2. What is the purpose of the Elbow Method in KMeans clustering?
3. How does one-hot encoding differ from label encoding, and when should each be used?
4. Explain how underfitting can be identified during model evaluation.
5. Describe a scenario where overfitting might occur and how you could prevent it.

## Conclusion
This notebook demonstrated the use of KMeans clustering to group diamonds based on different features. We visualized clusters and explored evaluation techniques like the Elbow Method to determine the optimal number of clusters. Additionally, we explained underfitting and overfitting using visual examples. These concepts and techniques are crucial for building effective machine learning models.

### Additional Advanced Section

**Explanation**
- PCA: PCA transforms the data into a lower-dimensional space while retaining the most variance (information). In this case, we'll reduce the dataset to two components and then plot the clusters.
- This method helps declutter the scatter plot and gives a clearer visual representation of the clusters.

In [None]:
from sklearn.decomposition import PCA

# Apply PCA to reduce dimensions to 2
pca = PCA(n_components=2)
pca_components = pca.fit_transform(diamonds_encoded.drop('cluster', axis=1))

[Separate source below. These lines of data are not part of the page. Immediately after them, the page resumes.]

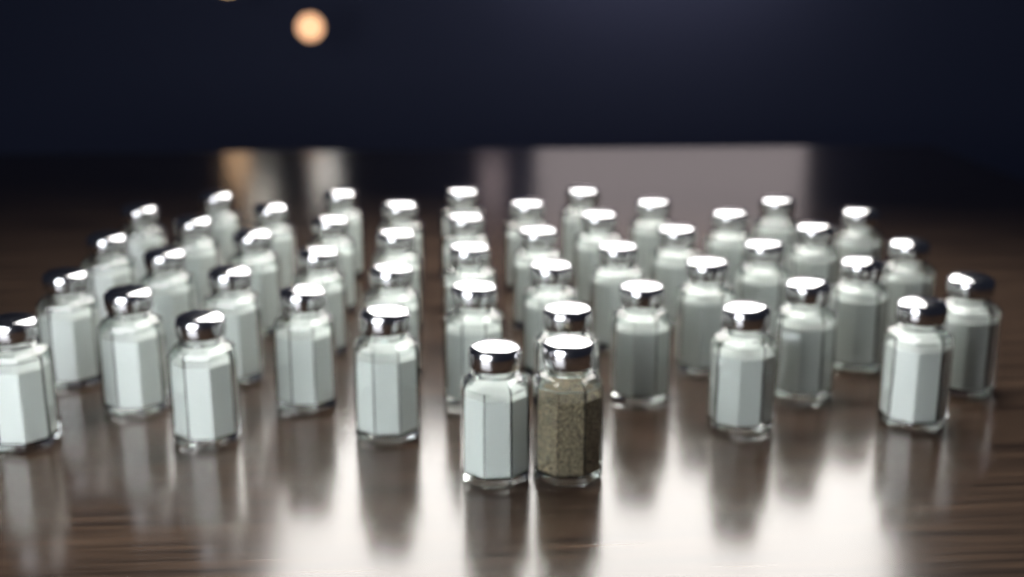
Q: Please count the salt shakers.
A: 47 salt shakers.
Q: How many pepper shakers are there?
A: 1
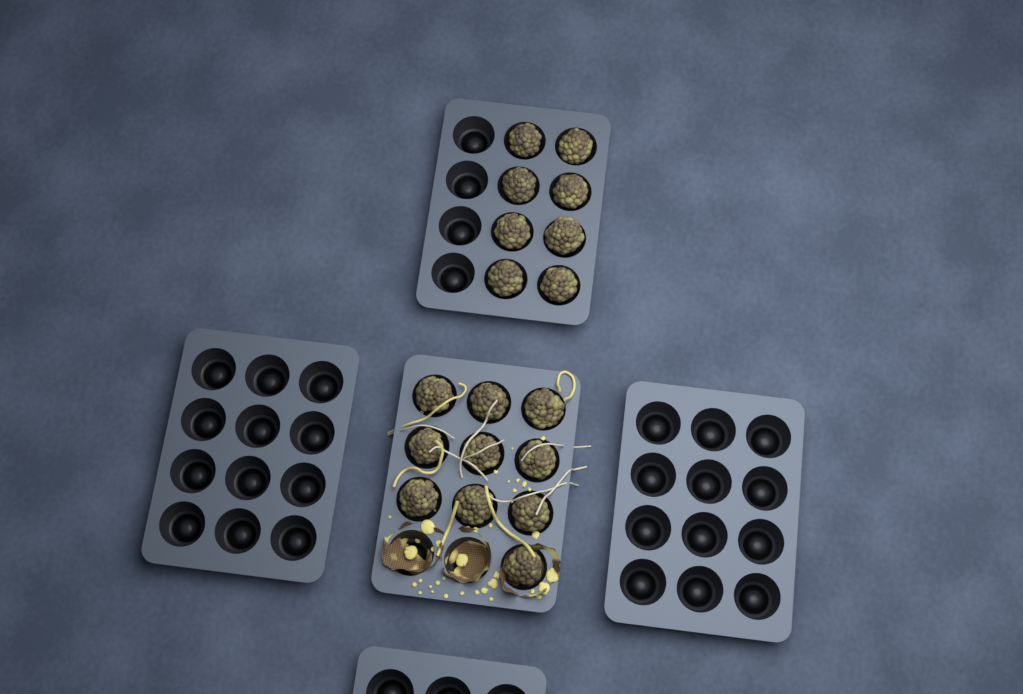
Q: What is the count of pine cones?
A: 18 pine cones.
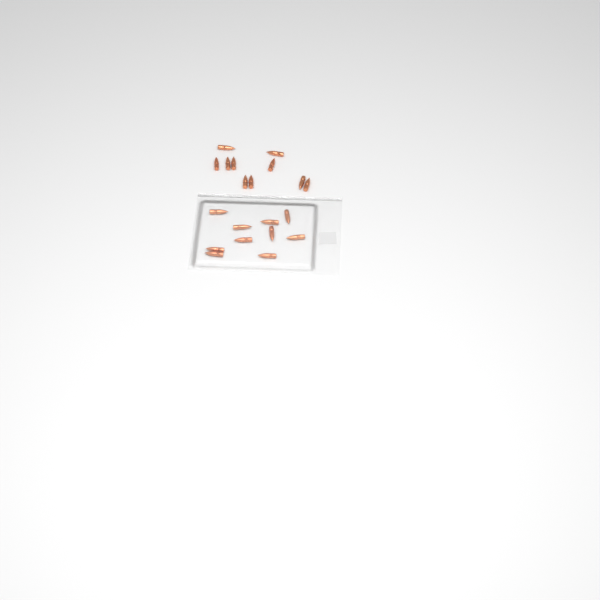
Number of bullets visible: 20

# Create a new DataFrame with PCA components
pca_df = pd.DataFrame(data=pca_components, columns=['PCA1', 'PCA2'])
pca_df['cluster'] = diamonds_encoded['cluster']

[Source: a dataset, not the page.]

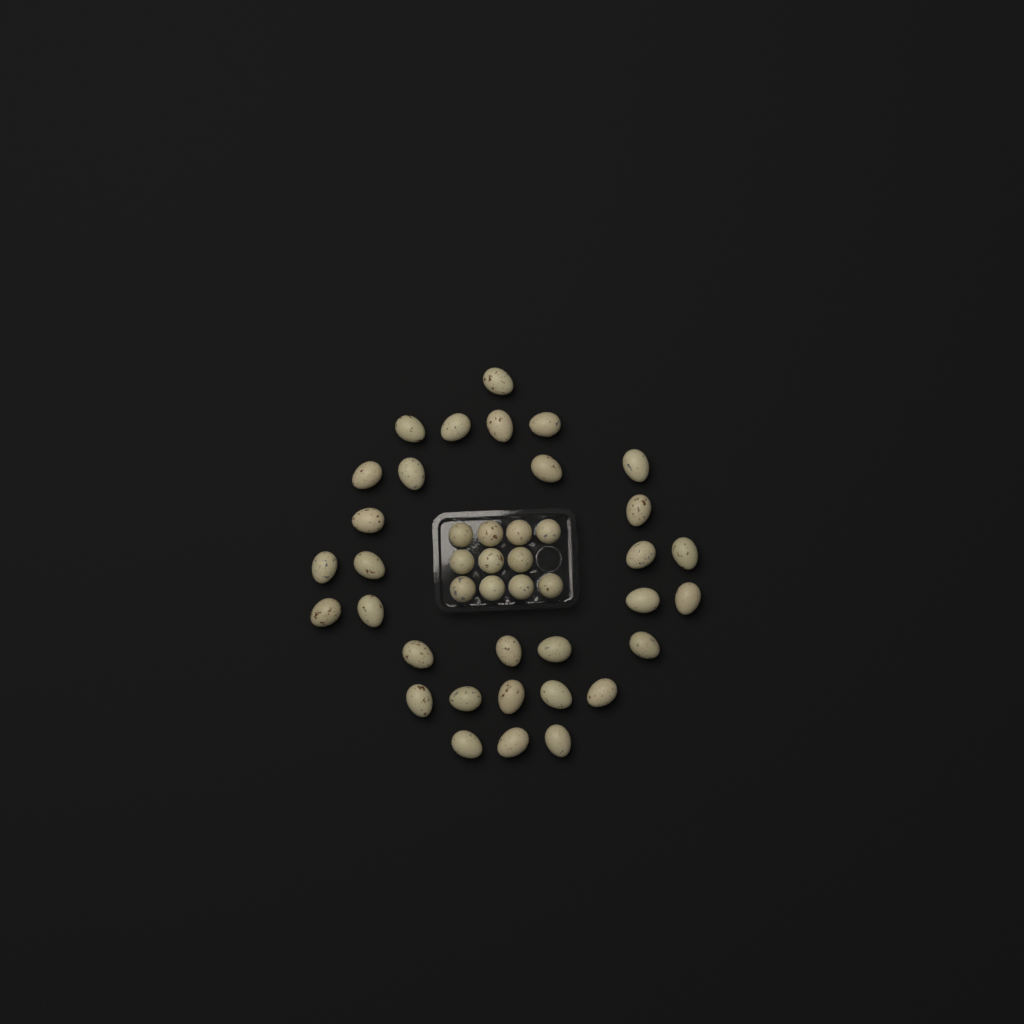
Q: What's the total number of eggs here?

# Plot the clusters based on PCA components
plt.figure(figsize=(10, 6))
sns.scatterplot(x='PCA1', y='PCA2', hue='cluster', data=pca_df, palette='viridis', alpha=0.6)
plt.title('Clusters of Diamonds (PCA Reduced Dimensions)')
plt.xlabel('Principal Component 1')
plt.ylabel('Principal Component 2')
plt.legend(title='Cluster')
plt.show()


### How It Works:
- PCA Transformation: The PCA object reduces the dataset dimensions to 2, retaining the maximum variance.
- DataFrame Creation: A new DataFrame is created to hold the principal components (PCA1 and PCA2) and the cluster labels.
- Scatter Plot: The clusters are visualized in the reduced 2D space, making it less cluttered and easier to interpret.


This visualization method helps you observe clear separation (or overlap) between clusters without the clutter of the original multi-dimensional space.